Vuelvo a mi habitación de mala muerte en un antiguo suburbio del este con los
puños apretados y hundidos en los bolsillos, y masticando mis propios recuerdos
de aquella patria ingrata y cruel de donde me tocó emigrar. Tengo por delante un
camino largo y voy pensando. Claro, estos tipos creen en el detalle y en la
caballerosidad. Por eso han sabido dominar el mundo con precisión y crueldad.
Como dijo mi amigo Guillermo, cada sociedad tiene el país que se merece. Es cierto, me digo. Por eso
mis paisanos son tan despreciables en la mayoría de las derrotas y tan crueles
en las pocas victorias. En cambio estos británicos se han ganado su reputación
a punta de siglos de temple, voluntad y determinación, peleando contra todos en batallas que duran hasta hoy. Un pueblo de guerreros, poetas y marinos.

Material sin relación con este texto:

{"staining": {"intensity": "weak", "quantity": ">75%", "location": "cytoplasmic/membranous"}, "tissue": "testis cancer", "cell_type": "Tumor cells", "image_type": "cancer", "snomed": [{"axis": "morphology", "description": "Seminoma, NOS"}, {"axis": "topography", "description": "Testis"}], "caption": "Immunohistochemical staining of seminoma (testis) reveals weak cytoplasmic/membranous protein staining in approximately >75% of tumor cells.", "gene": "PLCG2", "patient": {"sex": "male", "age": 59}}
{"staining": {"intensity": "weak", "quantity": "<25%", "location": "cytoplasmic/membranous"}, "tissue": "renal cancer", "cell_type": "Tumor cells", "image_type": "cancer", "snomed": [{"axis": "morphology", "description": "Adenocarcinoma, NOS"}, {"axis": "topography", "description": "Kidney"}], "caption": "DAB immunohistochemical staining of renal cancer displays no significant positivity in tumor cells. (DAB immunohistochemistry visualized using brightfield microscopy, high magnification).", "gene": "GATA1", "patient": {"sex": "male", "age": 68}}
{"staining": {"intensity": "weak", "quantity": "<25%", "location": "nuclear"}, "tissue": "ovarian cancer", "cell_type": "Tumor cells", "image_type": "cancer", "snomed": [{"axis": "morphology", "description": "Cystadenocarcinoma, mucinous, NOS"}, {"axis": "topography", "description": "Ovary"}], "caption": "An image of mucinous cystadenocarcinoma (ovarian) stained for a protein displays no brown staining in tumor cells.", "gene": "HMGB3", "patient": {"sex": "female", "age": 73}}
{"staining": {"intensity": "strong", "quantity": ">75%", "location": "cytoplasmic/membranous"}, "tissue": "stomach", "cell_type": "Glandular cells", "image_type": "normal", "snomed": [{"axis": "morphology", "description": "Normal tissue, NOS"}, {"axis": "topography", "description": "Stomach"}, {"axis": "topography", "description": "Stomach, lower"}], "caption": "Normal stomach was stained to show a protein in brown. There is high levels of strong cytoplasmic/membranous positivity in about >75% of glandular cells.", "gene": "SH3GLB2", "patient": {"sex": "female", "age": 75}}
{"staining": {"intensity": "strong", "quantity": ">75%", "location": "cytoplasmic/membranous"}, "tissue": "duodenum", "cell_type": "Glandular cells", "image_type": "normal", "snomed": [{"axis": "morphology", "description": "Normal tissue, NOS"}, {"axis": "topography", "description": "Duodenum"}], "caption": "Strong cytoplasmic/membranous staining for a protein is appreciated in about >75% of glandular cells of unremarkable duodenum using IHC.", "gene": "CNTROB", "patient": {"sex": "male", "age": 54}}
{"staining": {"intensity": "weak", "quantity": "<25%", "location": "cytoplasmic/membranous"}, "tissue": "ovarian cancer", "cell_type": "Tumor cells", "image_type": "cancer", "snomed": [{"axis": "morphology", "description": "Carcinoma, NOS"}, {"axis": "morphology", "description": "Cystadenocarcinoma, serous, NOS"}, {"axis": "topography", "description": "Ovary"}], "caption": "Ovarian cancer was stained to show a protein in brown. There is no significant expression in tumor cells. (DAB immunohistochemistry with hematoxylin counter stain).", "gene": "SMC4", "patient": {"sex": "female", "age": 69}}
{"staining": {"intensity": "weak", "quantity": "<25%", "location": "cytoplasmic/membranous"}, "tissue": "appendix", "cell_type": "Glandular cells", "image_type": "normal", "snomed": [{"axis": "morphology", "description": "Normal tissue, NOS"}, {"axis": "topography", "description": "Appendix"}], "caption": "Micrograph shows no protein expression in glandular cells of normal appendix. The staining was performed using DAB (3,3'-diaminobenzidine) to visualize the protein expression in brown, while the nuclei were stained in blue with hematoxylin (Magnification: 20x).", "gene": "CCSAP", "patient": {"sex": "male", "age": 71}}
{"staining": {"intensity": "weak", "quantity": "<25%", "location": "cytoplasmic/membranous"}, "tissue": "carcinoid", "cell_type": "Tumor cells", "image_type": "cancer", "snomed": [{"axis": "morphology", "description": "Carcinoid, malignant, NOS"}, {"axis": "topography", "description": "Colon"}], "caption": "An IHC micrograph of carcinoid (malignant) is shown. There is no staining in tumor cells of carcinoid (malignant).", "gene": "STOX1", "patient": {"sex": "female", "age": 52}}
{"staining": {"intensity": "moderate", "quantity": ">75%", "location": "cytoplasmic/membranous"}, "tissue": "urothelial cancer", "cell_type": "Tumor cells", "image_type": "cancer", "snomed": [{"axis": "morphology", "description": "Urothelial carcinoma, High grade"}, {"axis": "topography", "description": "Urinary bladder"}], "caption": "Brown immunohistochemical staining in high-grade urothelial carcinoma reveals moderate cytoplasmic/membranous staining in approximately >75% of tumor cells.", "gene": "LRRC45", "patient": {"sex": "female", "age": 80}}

Recuerdo a los dos pilotos
veteranos siendo insultados en la escuela, y recuerdo a aquel imbécil que me
escupió el uniforme en el tren mientas viajaba de Bahía Blanca a Constitución, en mis
tiempos de soldado.
Pateo una piedrita y sigo caminando. El hotelucho y una comida caliente ya están cerca.
A veces hay broncas que quedan en la memoria y se olvidan por un tiempo, y luego vuelven y se largan de nuevo, pero nunca se van del todo.